#### Text segment:

Roar will publish a first-person story about abortion, “My Abortion: A Daily Story,” every day for at least 365 days. What follows is Naomi’s story. She reflects on her abortion experience in the context of how it helped her to “turn her life around,” as she gradually learned to invest in her own health and future. Read Naomi’s full personal essay that was published by Huffington Post.
Note: The US House of Representatives is slated to vote today, October 3, on an abortion ban, HR 36. It would impose restrictions that would push safe, confidential abortion out of reach for many, as well as threaten abortion providers with criminal penalties if they offered safe care after 20 weeks’ gestation. Learn more and consider speaking out against this harmful bill via the National Asian Pacific American Women’s Forum (NAPAWF)’s letter to Congress.
“Most people my age were raised to believe abortions are bad and only bad people have them. So, it’s no surprise that immediately following my abortion, only three individuals knew (my boyfriend, my sister, and my closest co-worker who had to put up with me).

#### Data shown:
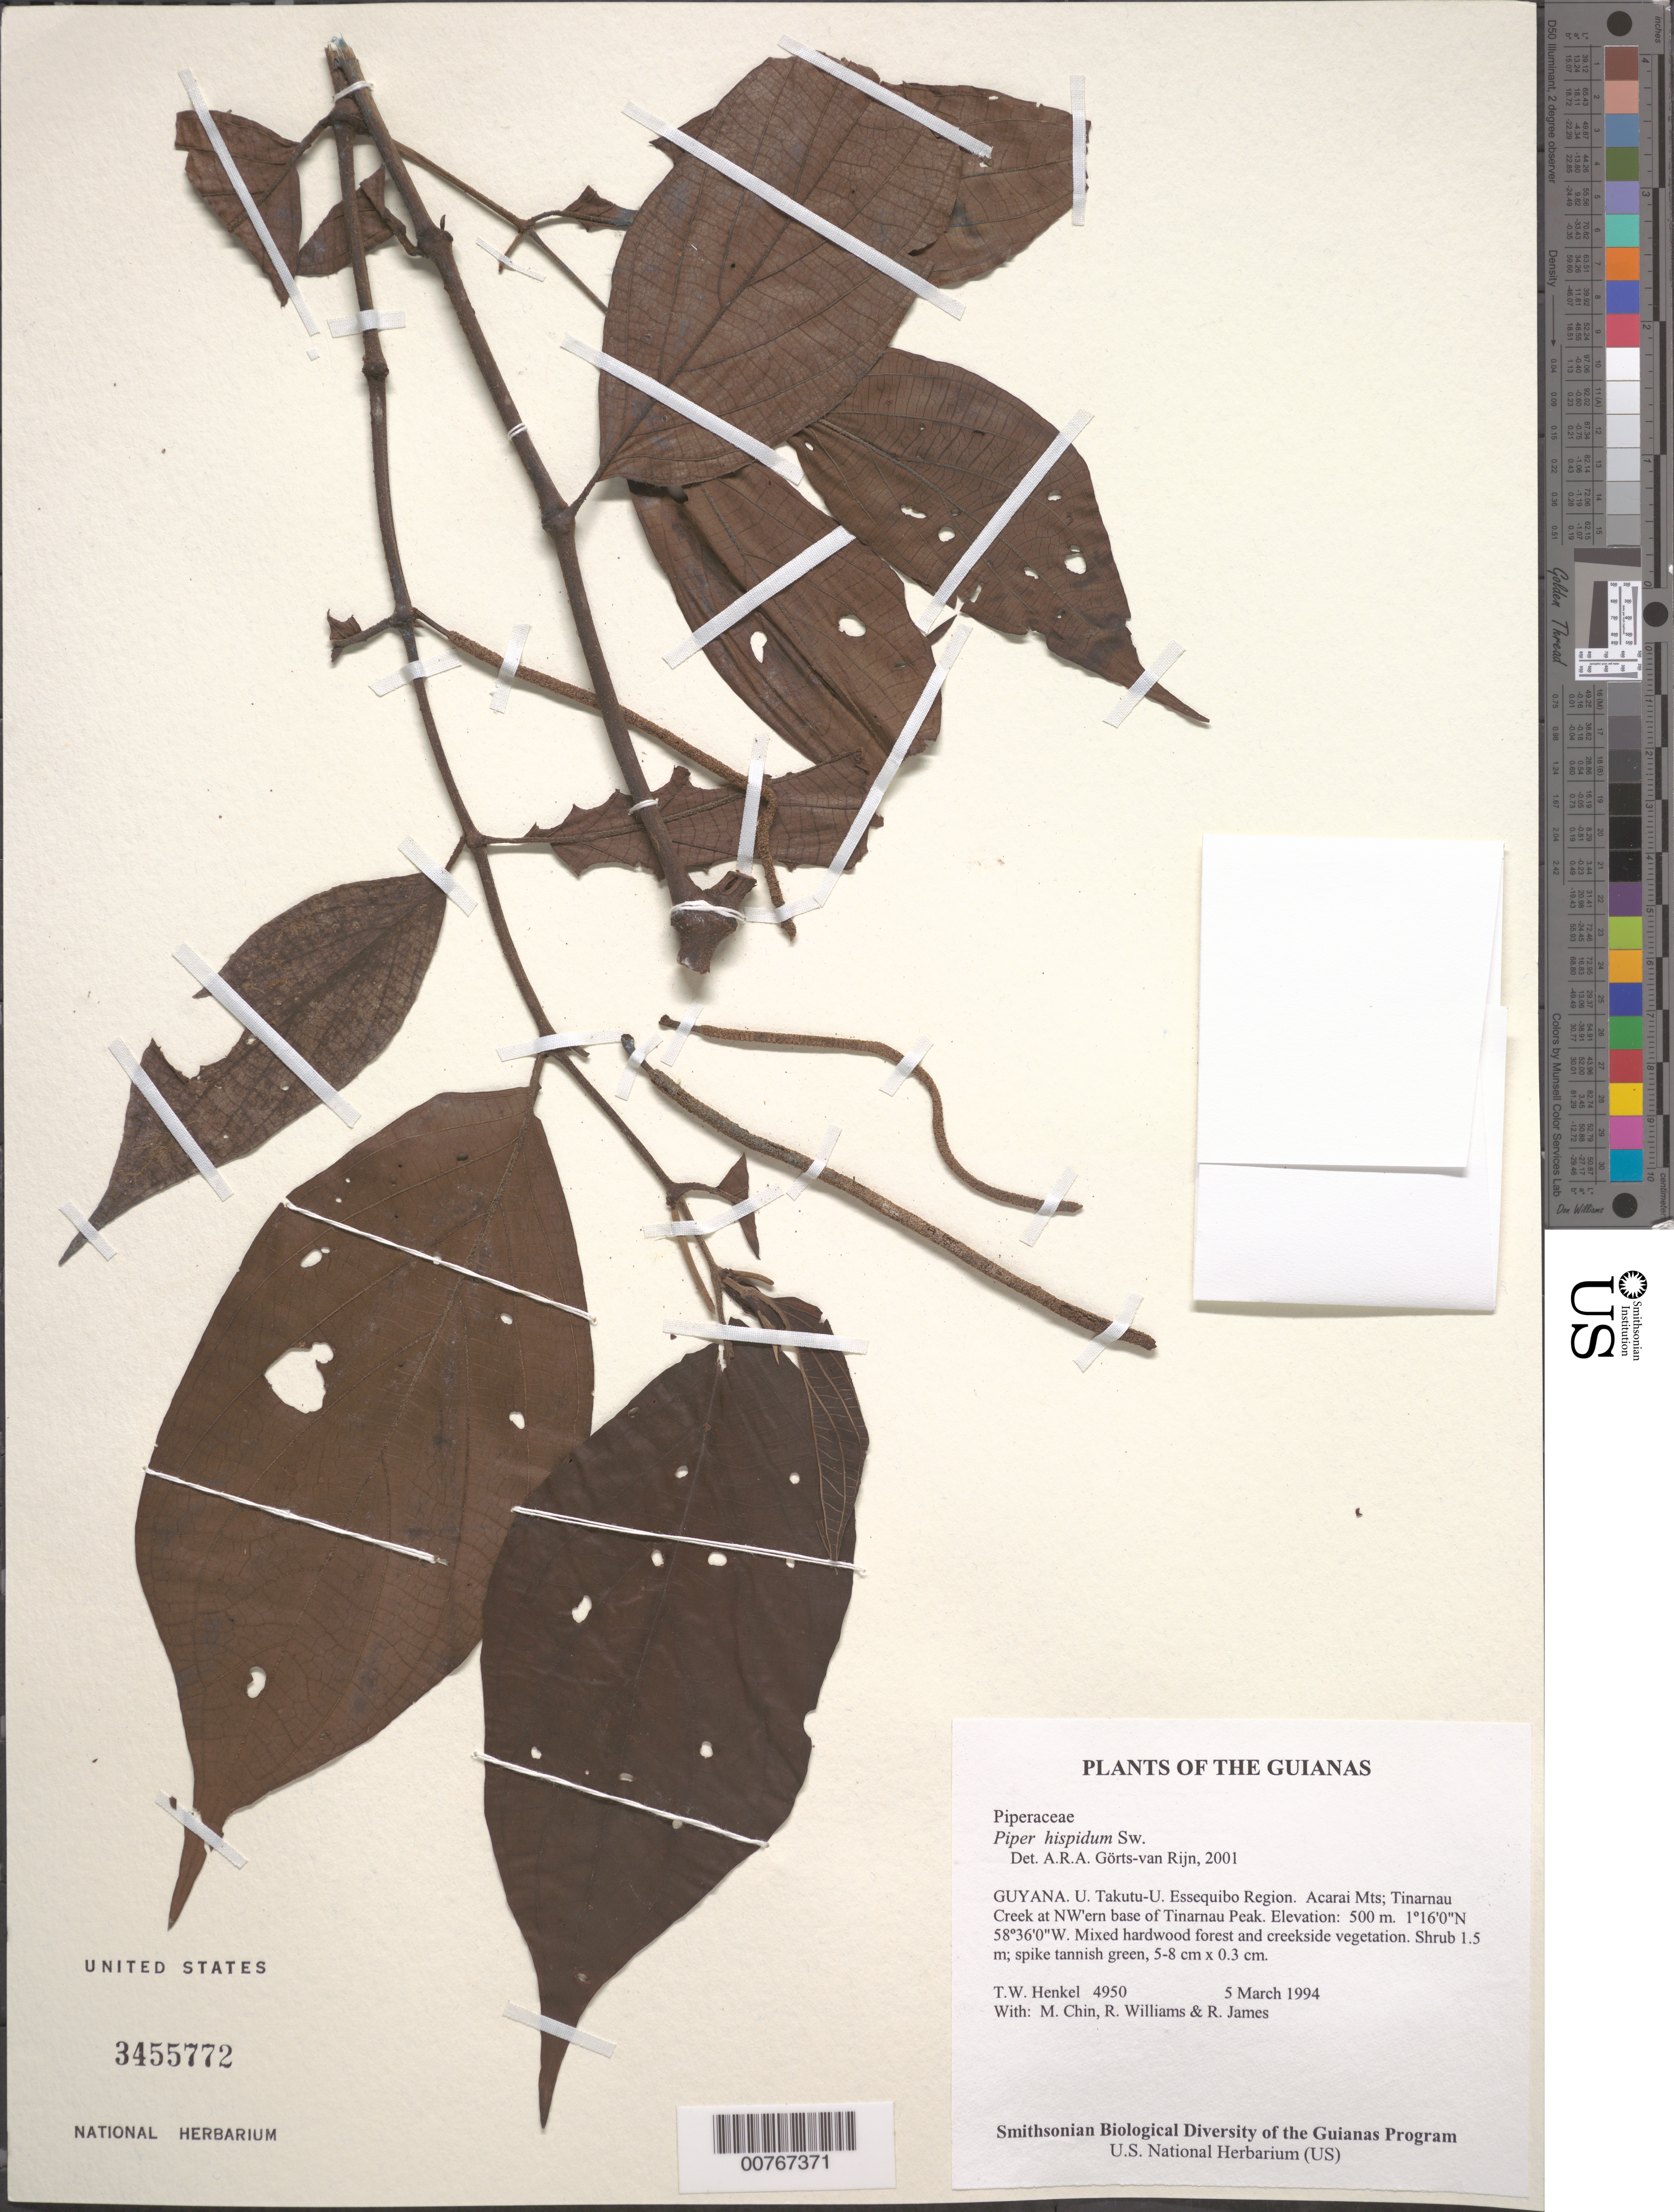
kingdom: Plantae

* * *

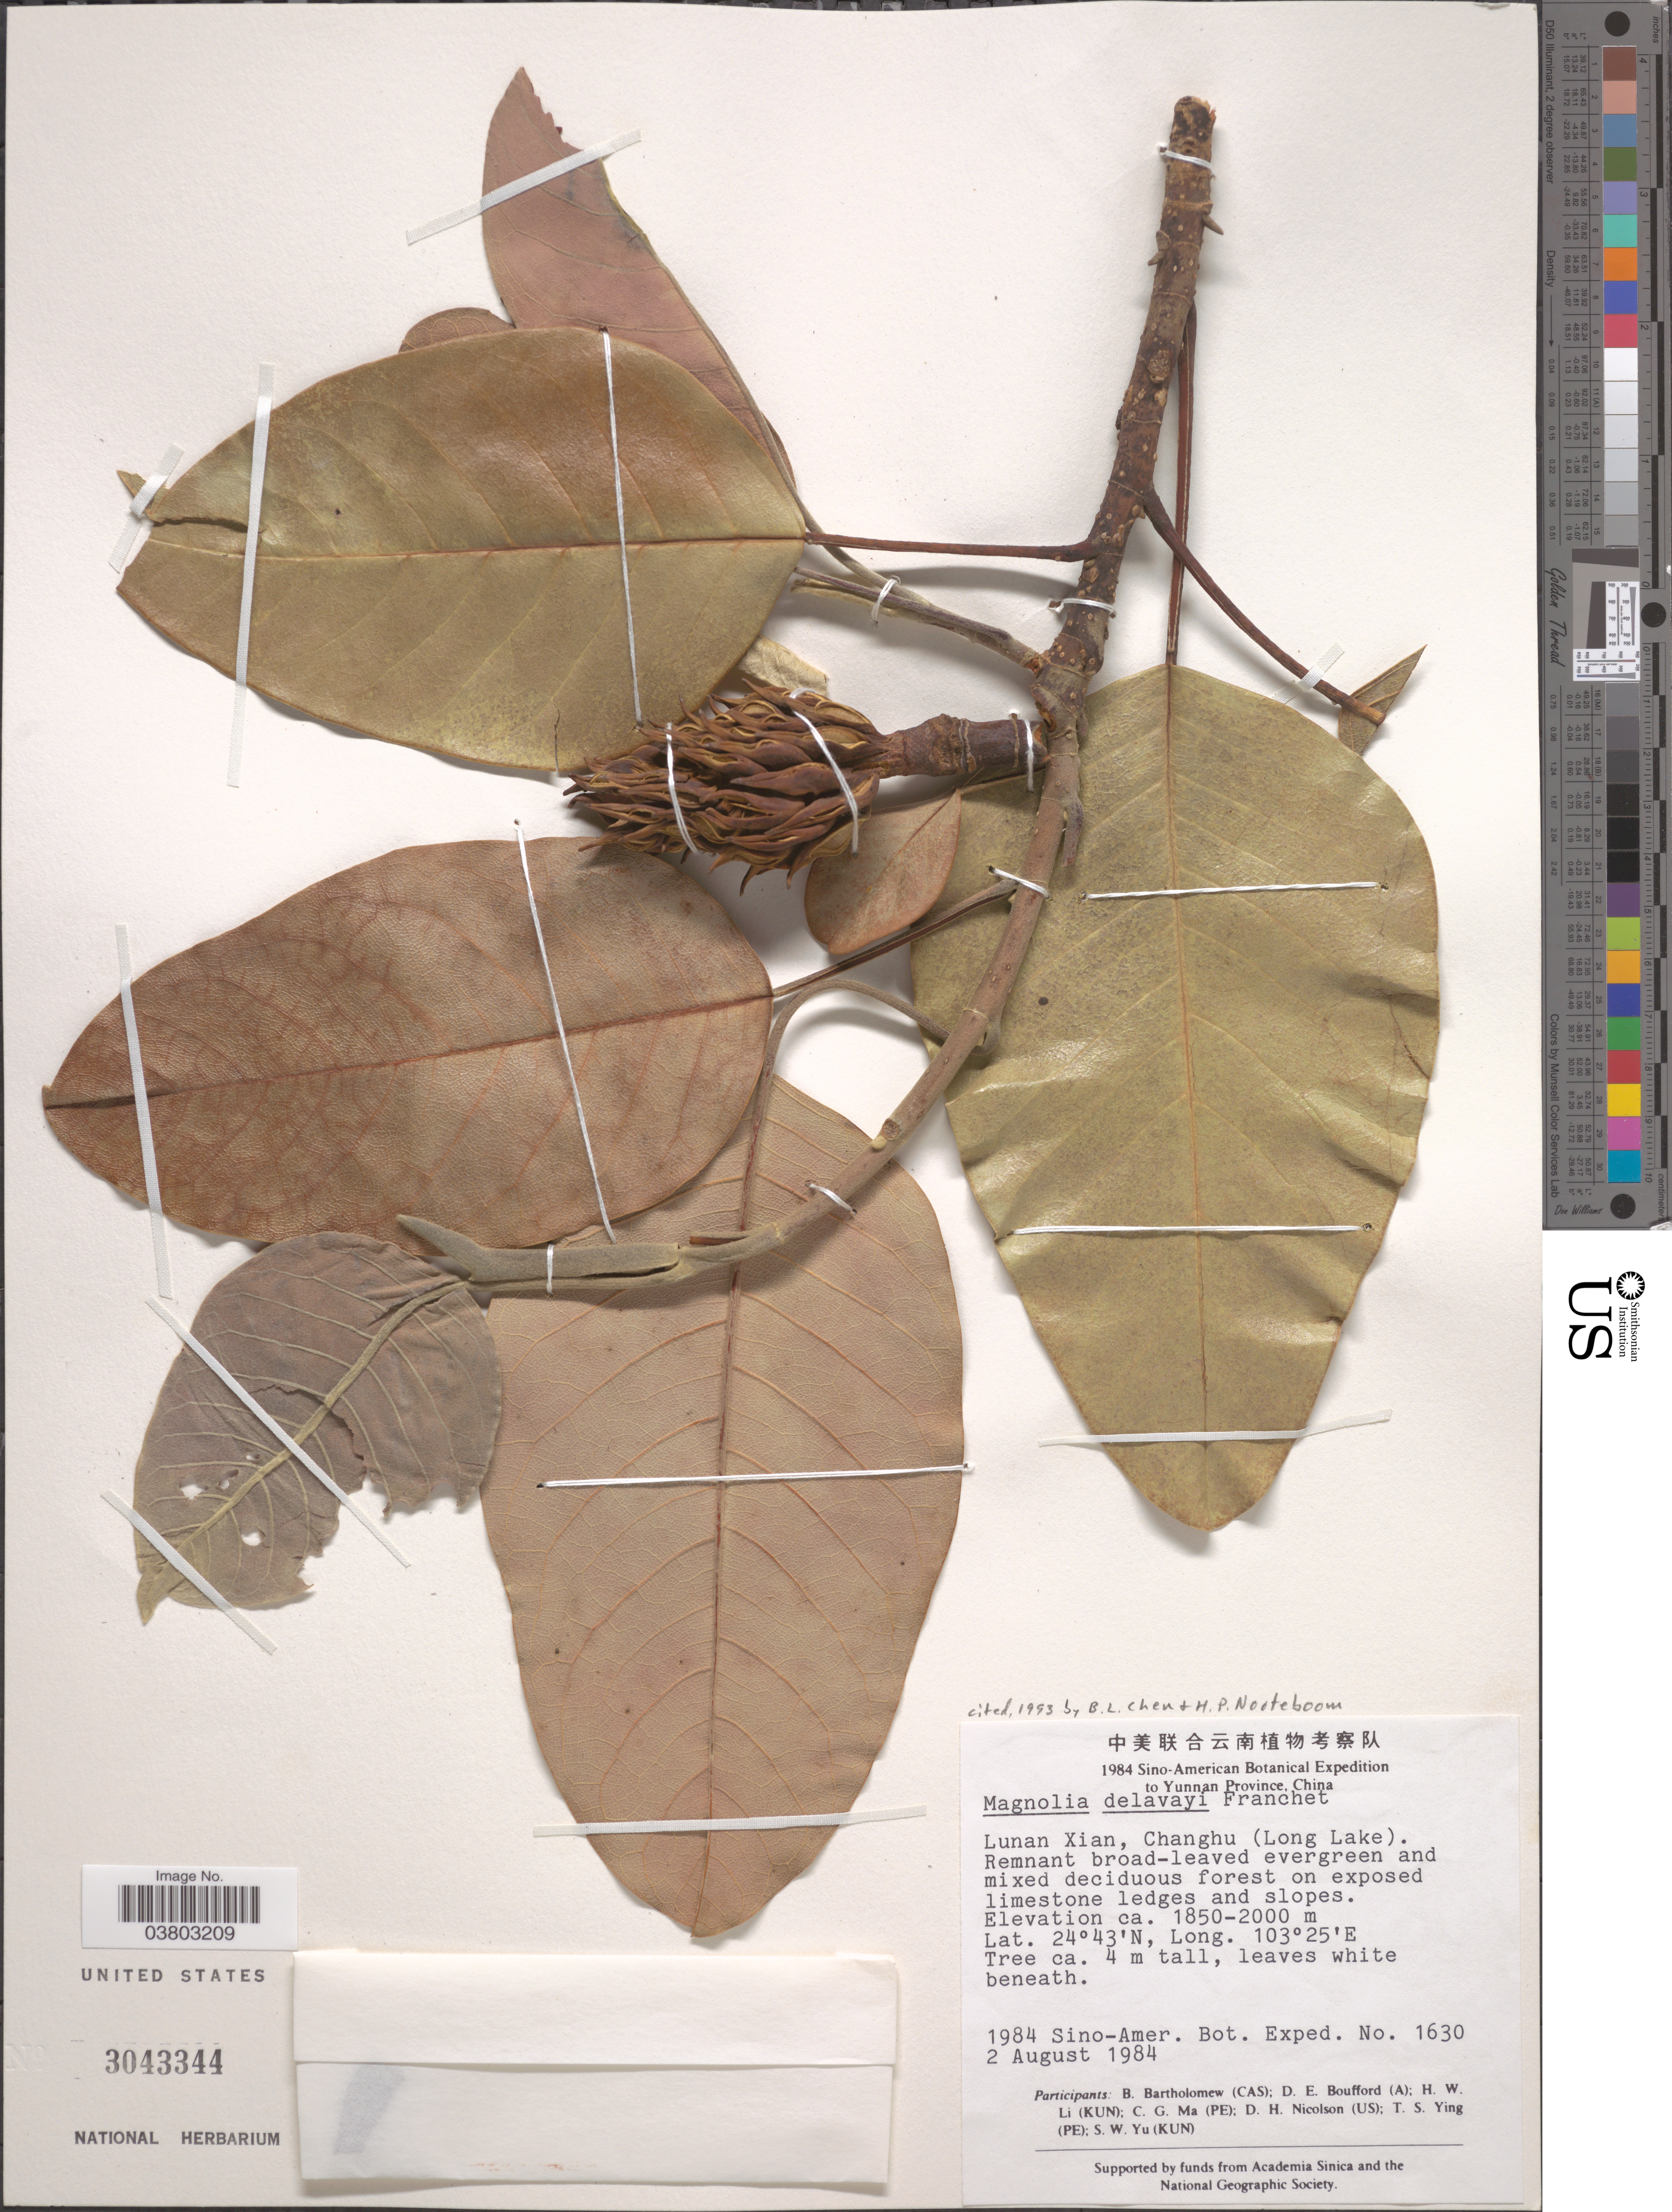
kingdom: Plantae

#### What you will do:
1. Decide whether each statement agrees with the text on Roar's daily abortion stories. Answer yes or no for each, and quote the deciding words exactly. (a) Roar plans to publish a story every day for at least 365 days. (b) The House vote on HR 36 is scheduled for October 5. (c) Right after her abortion, only three people knew about it.
2. According to the text on Roar's daily abortion stories, which organization's letter to Congress can readers use to speak out against HR 36?

#### Exercise answers:
1.
(a) Yes: "every day for at least 365 days."
(b) No: "slated to vote today, October 3."
(c) Yes: "only three individuals knew."

2. The National Asian Pacific American Women's Forum (NAPAWF).